Multiple inhibitory ligands induce impaired T-cell immunologic synapse function in chronic lymphocytic leukemia that can be blocked with lenalidomide: establishing a reversible immune evasion mechanism in human cancer.

Cancer immune evasion is an emerging hallmark of disease progression. We have demonstrated previously that impaired actin polymerization at the T-cell immunologic synapse is a global immune dysfunction in chronic lymphocytic leukemia (CLL). Direct contact with tumor cells induces defective actin polarization at the synapse in previously healthy T cells, but the molecules mediating this dysfunction were not known. In the present study, we show via functional screening assays that CD200, CD270, CD274, and CD276 are coopted by CLL cells to induce impaired actin synapse formation in both allogeneic and autologous T cells.
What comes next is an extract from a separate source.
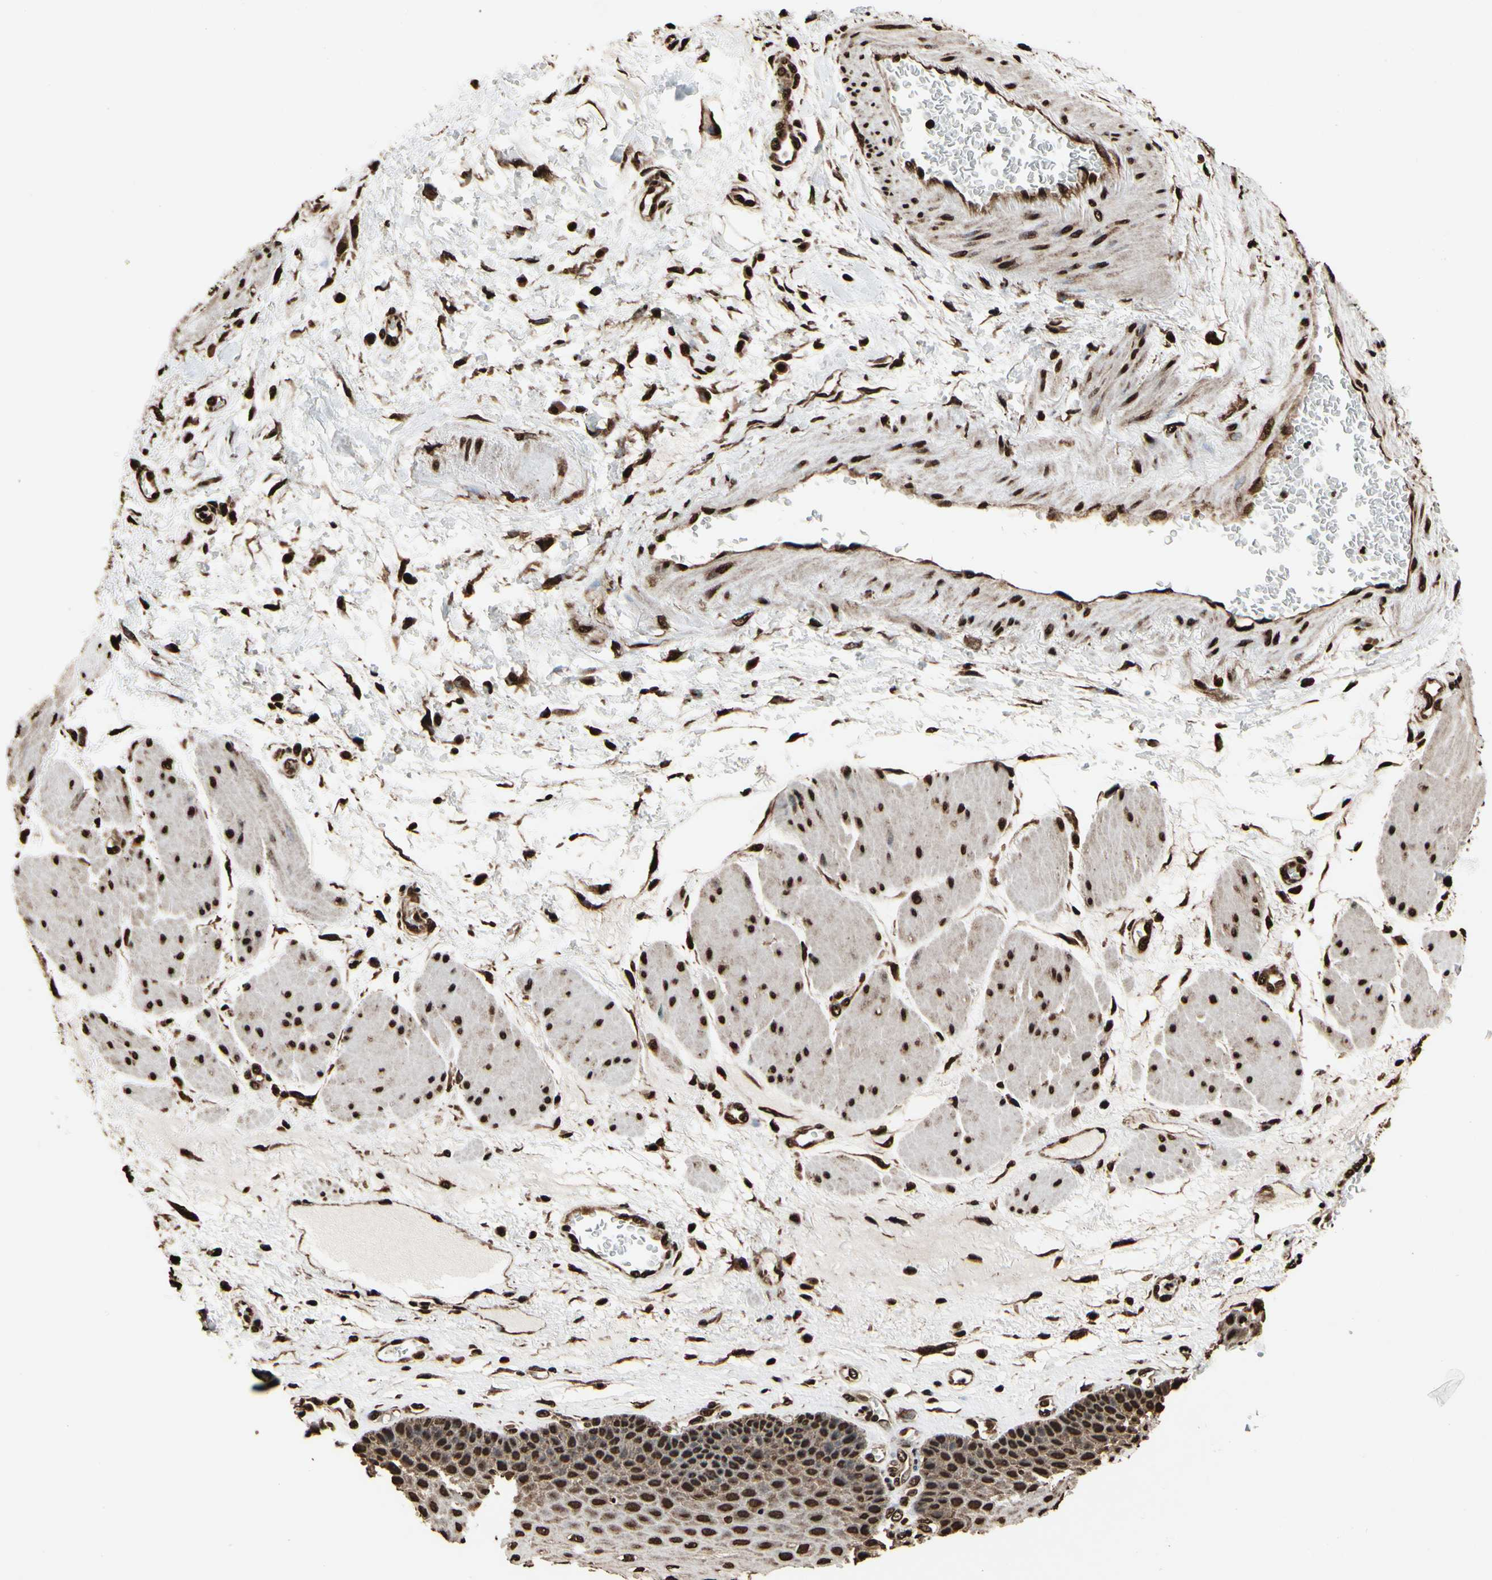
{"staining": {"intensity": "strong", "quantity": ">75%", "location": "cytoplasmic/membranous,nuclear"}, "tissue": "esophagus", "cell_type": "Squamous epithelial cells", "image_type": "normal", "snomed": [{"axis": "morphology", "description": "Normal tissue, NOS"}, {"axis": "topography", "description": "Esophagus"}], "caption": "Normal esophagus demonstrates strong cytoplasmic/membranous,nuclear staining in approximately >75% of squamous epithelial cells, visualized by immunohistochemistry.", "gene": "HNRNPK", "patient": {"sex": "female", "age": 72}}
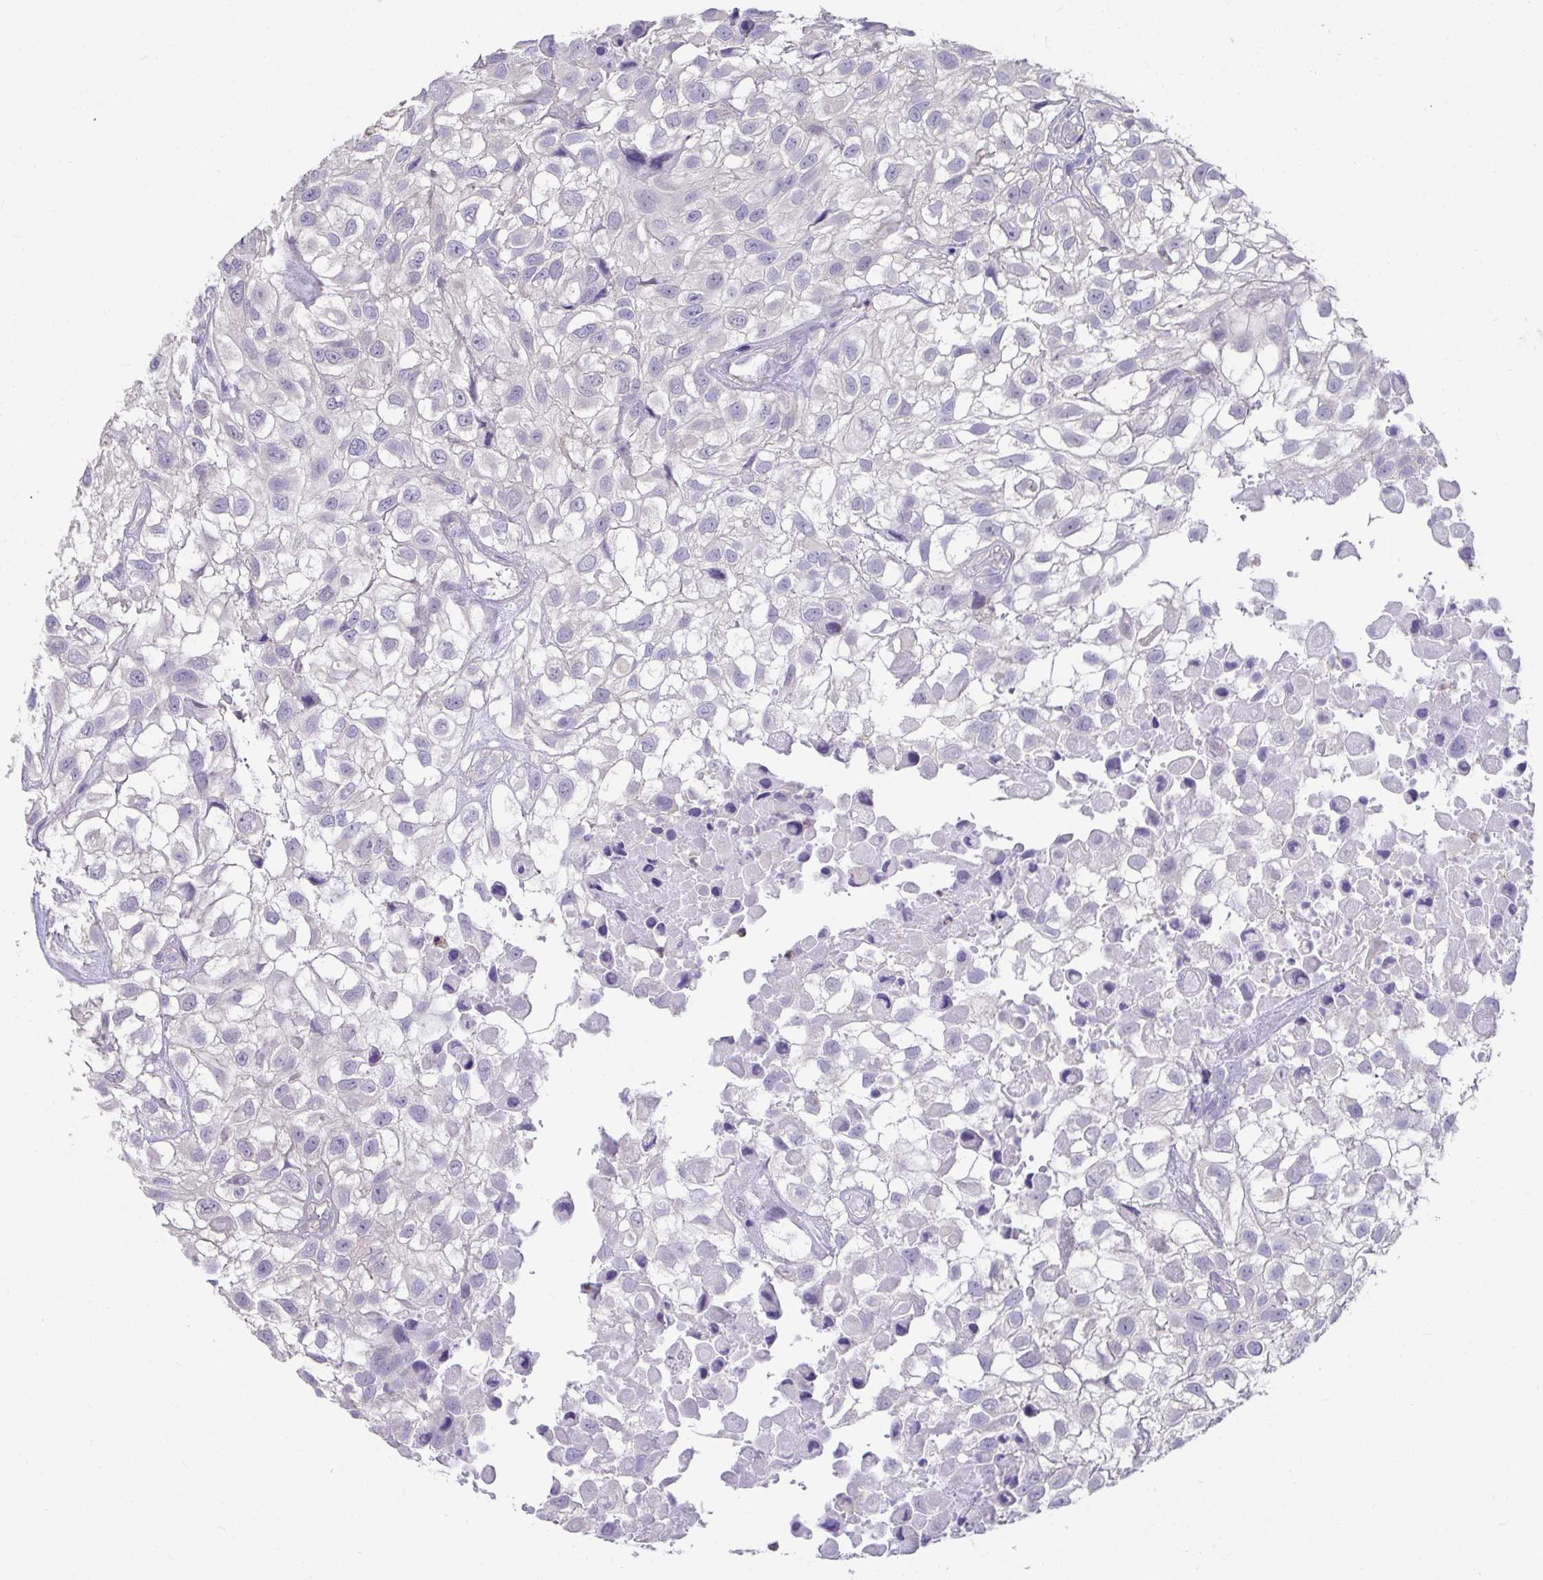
{"staining": {"intensity": "negative", "quantity": "none", "location": "none"}, "tissue": "urothelial cancer", "cell_type": "Tumor cells", "image_type": "cancer", "snomed": [{"axis": "morphology", "description": "Urothelial carcinoma, High grade"}, {"axis": "topography", "description": "Urinary bladder"}], "caption": "IHC photomicrograph of urothelial carcinoma (high-grade) stained for a protein (brown), which exhibits no positivity in tumor cells.", "gene": "CXCR1", "patient": {"sex": "male", "age": 56}}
We also show that inhibitory ligand-induced impairment of T-cell actin dynamics is a common immunosuppressive strategy used by both hematologic (including lymphoma) and solid carcinoma cells. This immunosuppressive signaling targets T-cell Rho-GTPase activation. Of clinical relevance, the immunomodulatory drug lenalidomide prevented the induction of these defects by down-regulating tumor cell-inhibitory molecule expression. These results using human CLL as a model cancer establish a novel evasion mechanism whereby malignant cells exploit multiple inhibitory ligand signaling to down-regulate small GTPases and lytic synapse function in global T-cell populations. These findings should contribute to the design of immunotherapeutic strategies to reverse T-cell tolerance in cancer.